:: PASSAGE TO READ ::
+--

For a Mac Pro I think they are terrific... it makes lifting one up to put it a on bench to work on it really handy.


----------



## desperado (Feb 29, 2008)

there used to be a conversion kit for G4 towers a wile back. It would make sense for Apple to only have one machine, which could be used for both scenarios.

true rack servers need to be easy to upgrade, fix, modify, they need redundancy.... none of this fits with Apple's design philosophy.

The current niche for Apple servers are either FCP users (MacPro), or web providers and SMB (mini).


----------



## Guest (May 26, 2011)

desperado said:


> there used to be a conversion kit for G4 towers a wile back. It would make sense for Apple to only have one machine, which could be used for both scenarios.
> 
> true rack servers need to be easy to upgrade, fix, modify, they need redundancy.... none of this fits with Apple's design philosophy.
> 
> The current niche for Apple servers are either FCP users (MacPro), or web providers and SMB (mini).


The conversion kit was from a company called Marathon, I owned a couple. They were ok but not fantastic.

+--

:: DATA SECTION ::
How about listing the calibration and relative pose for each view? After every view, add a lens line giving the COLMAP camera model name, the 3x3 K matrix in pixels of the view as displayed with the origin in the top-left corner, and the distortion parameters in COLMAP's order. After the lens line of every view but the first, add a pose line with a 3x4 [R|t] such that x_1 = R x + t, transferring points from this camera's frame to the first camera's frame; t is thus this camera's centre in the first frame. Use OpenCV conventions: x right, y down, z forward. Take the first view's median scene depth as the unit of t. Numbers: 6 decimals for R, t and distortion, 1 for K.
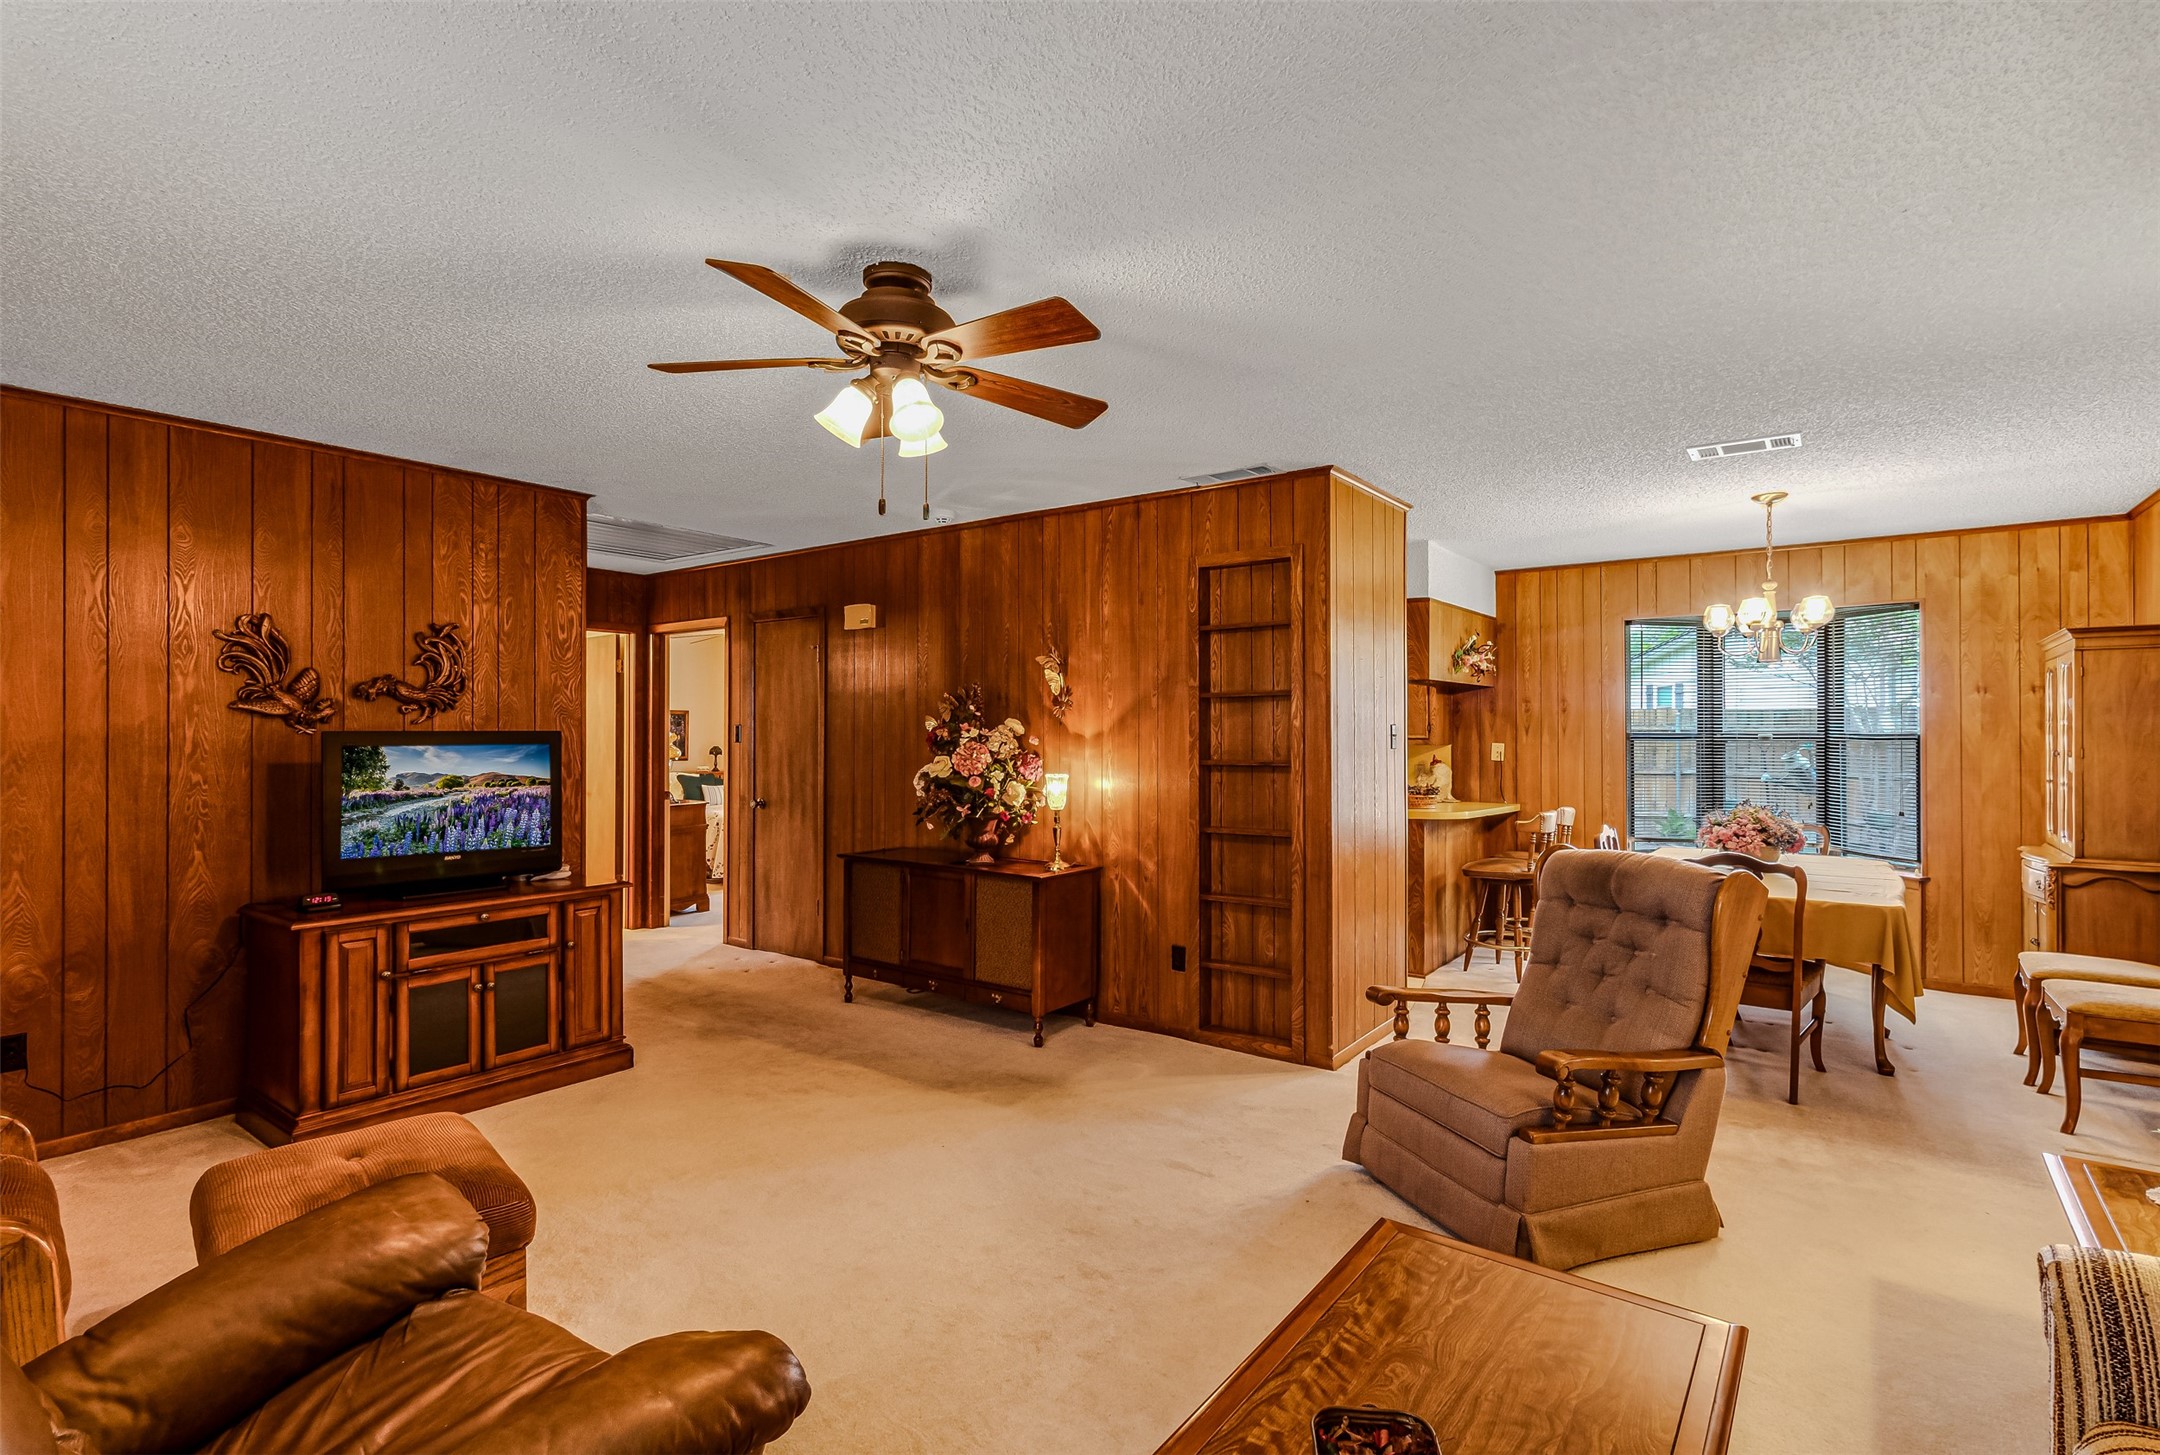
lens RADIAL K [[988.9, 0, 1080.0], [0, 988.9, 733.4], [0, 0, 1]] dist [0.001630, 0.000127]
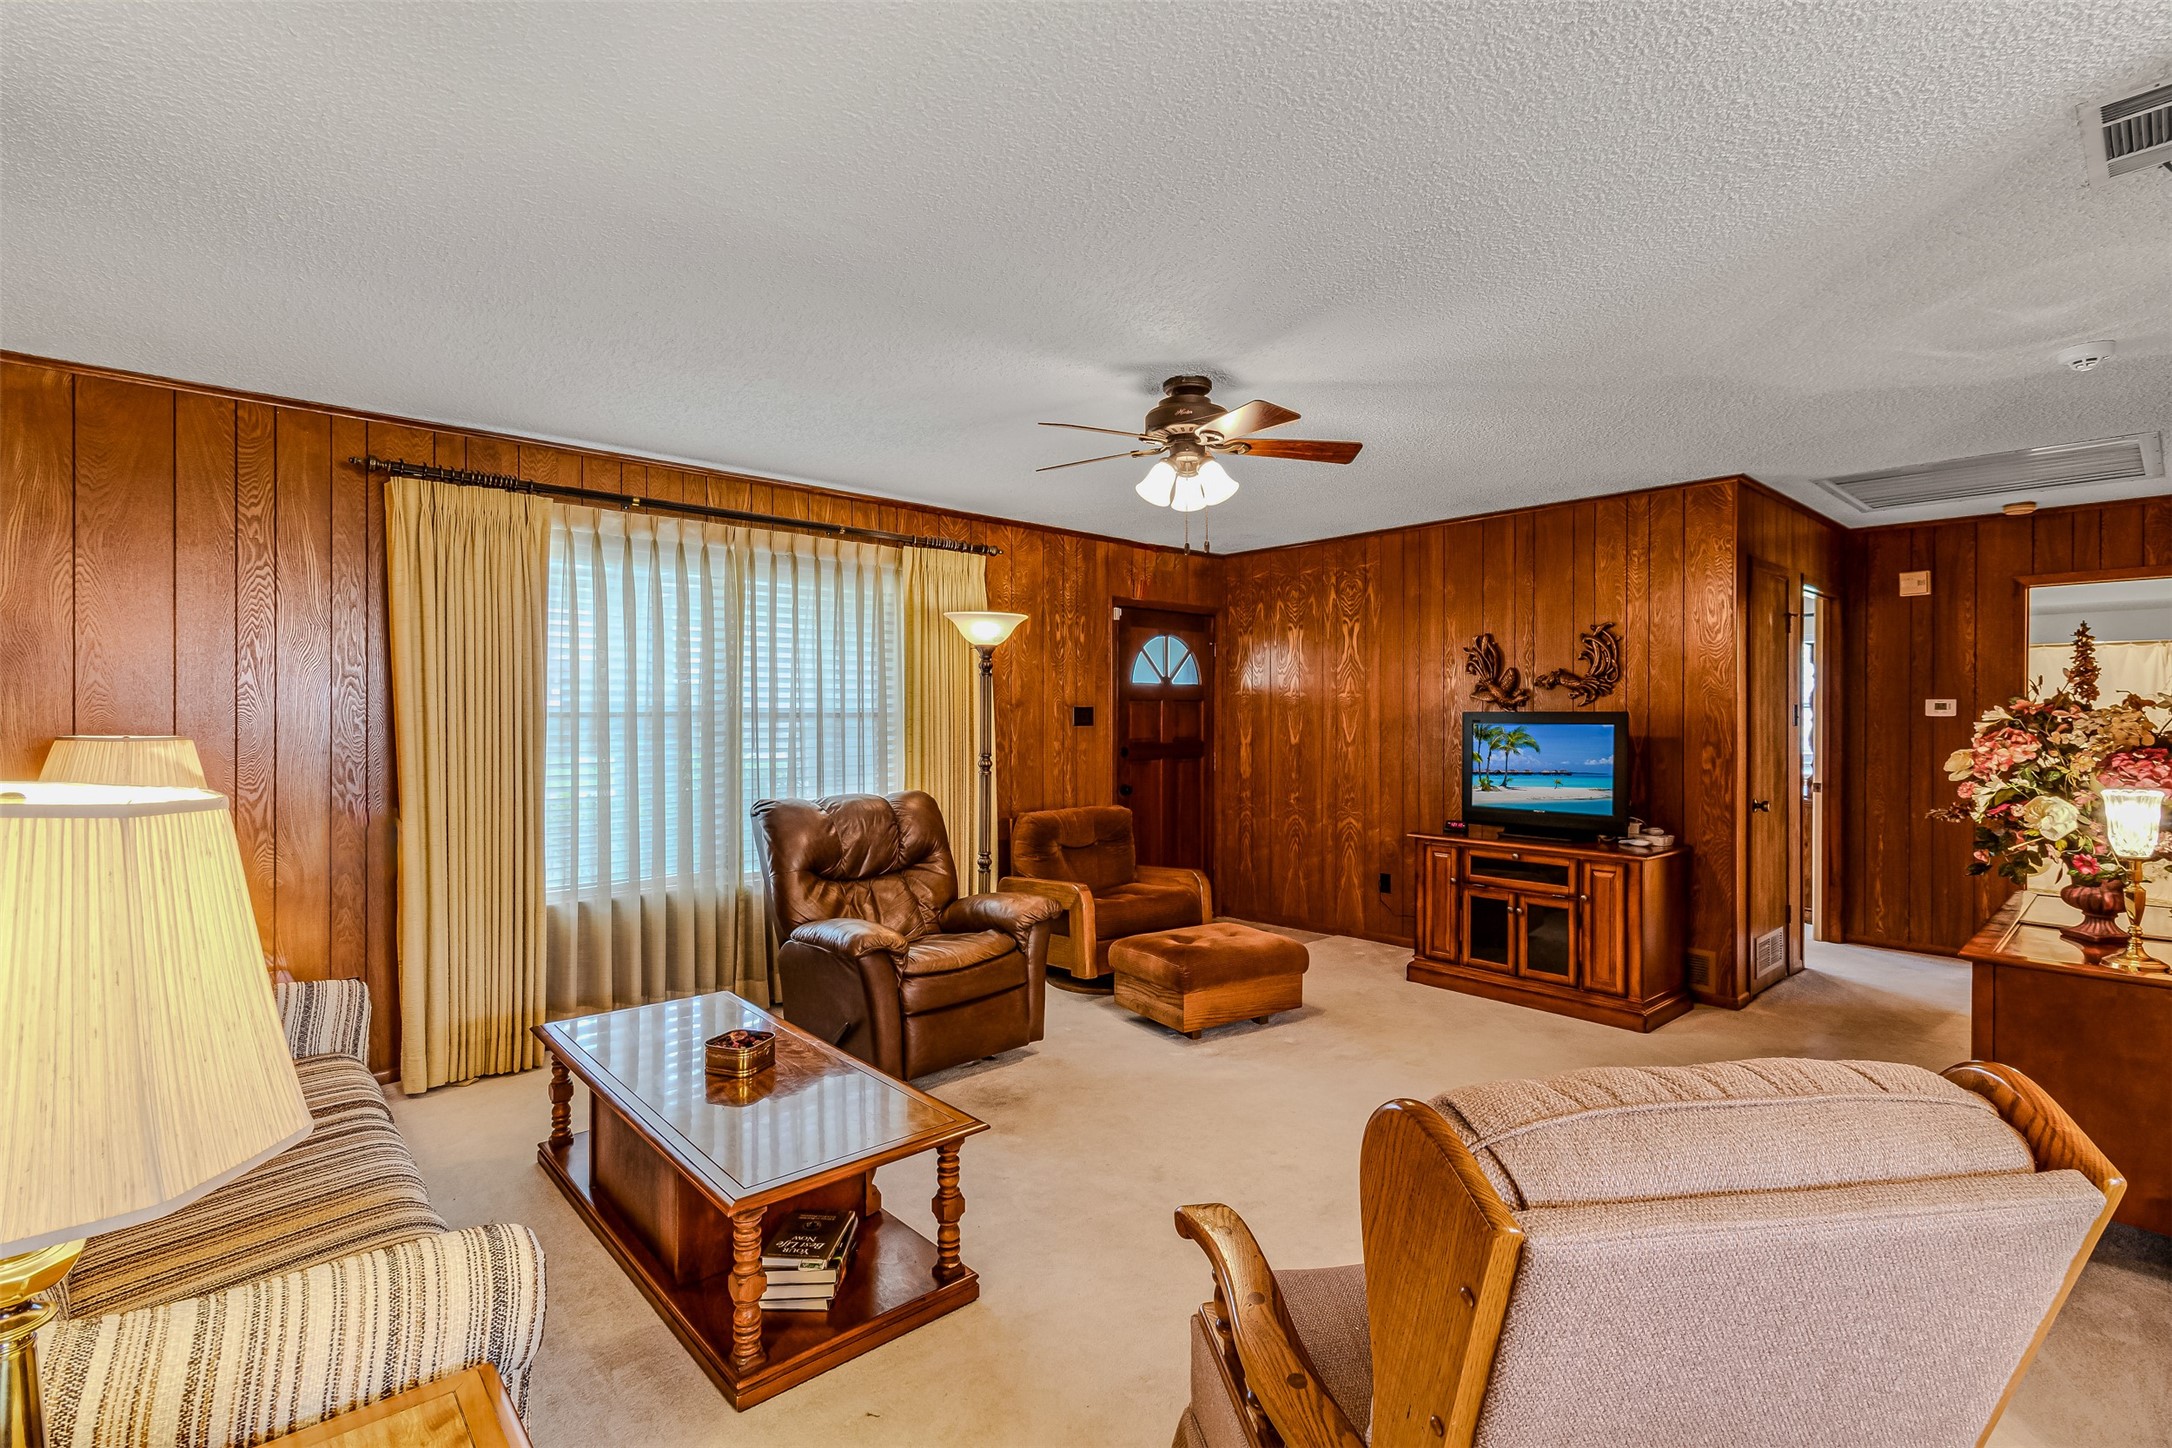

+--

:: PROBLEM SET ::
(1) Using the forum thread about Apple servers, decide whether each statement is true. Answer yes or no, and quote the words that decide it.
(a) The conversion kit came from a company called Marathon.
(b) The poster who owned the conversion kits thought they were fantastic.
(c) The mini's niche is FCP users.
(2) List everything the forum thread about Apple servers says true rack servers need.
(3) Reproduce the forum thread about Apple servers word for word, from "For a Mac Pro" down to "(Feb 29, 2008)".
The data has no connection to the forum thread.

:: SOLVED PROBLEMS ::
(1)
(a) Yes: "The conversion kit was from a company called Marathon"
(b) No: "They were ok but not fantastic."
(c) No: "web providers and SMB (mini)"

(2)
- Easy to upgrade
- Easy to fix
- Easy to modify
- Redundancy

(3)
For a Mac Pro I think they are terrific... it makes lifting one up to put it a on bench to work on it really handy.


----------



## desperado (Feb 29, 2008)